Circuit design data
--------------------------------------------------
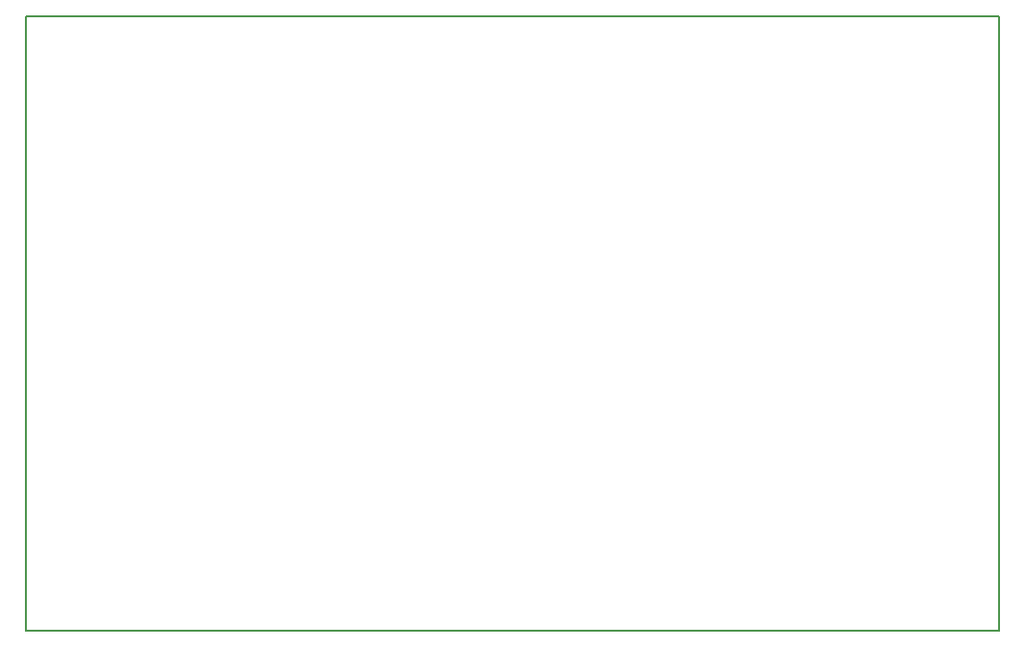
<source format=gbp>
G04 (created by PCBNEW-RS274X (2011-06-08)-testing) date Do 23 Jun 2011 00:18:01 CEST*
G01*
G70*
G90*
%MOIN*%
G04 Gerber Fmt 3.4, Leading zero omitted, Abs format*
%FSLAX34Y34*%
G04 APERTURE LIST*
%ADD10C,0.006000*%
%ADD11C,0.008000*%
G04 APERTURE END LIST*
G54D10*
G54D11*
X14450Y-56300D02*
X14450Y-34950D01*
X48250Y-56300D02*
X14450Y-56300D01*
X48250Y-34950D02*
X48250Y-56300D01*
X15250Y-34950D02*
X48250Y-34950D01*
X14450Y-34950D02*
X15250Y-34950D01*
M02*

</source>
--------------------------------------------------
| Work instruction |
Exact copies of the line containing "X14450Y-56300D02*" and of every line after it through the end of the entries are all that should be output.

| Task response |
X14450Y-56300D02*
X14450Y-34950D01*
X48250Y-56300D02*
X14450Y-56300D01*
X48250Y-34950D02*
X48250Y-56300D01*
X15250Y-34950D02*
X48250Y-34950D01*
X14450Y-34950D02*
X15250Y-34950D01*
M02*

</source>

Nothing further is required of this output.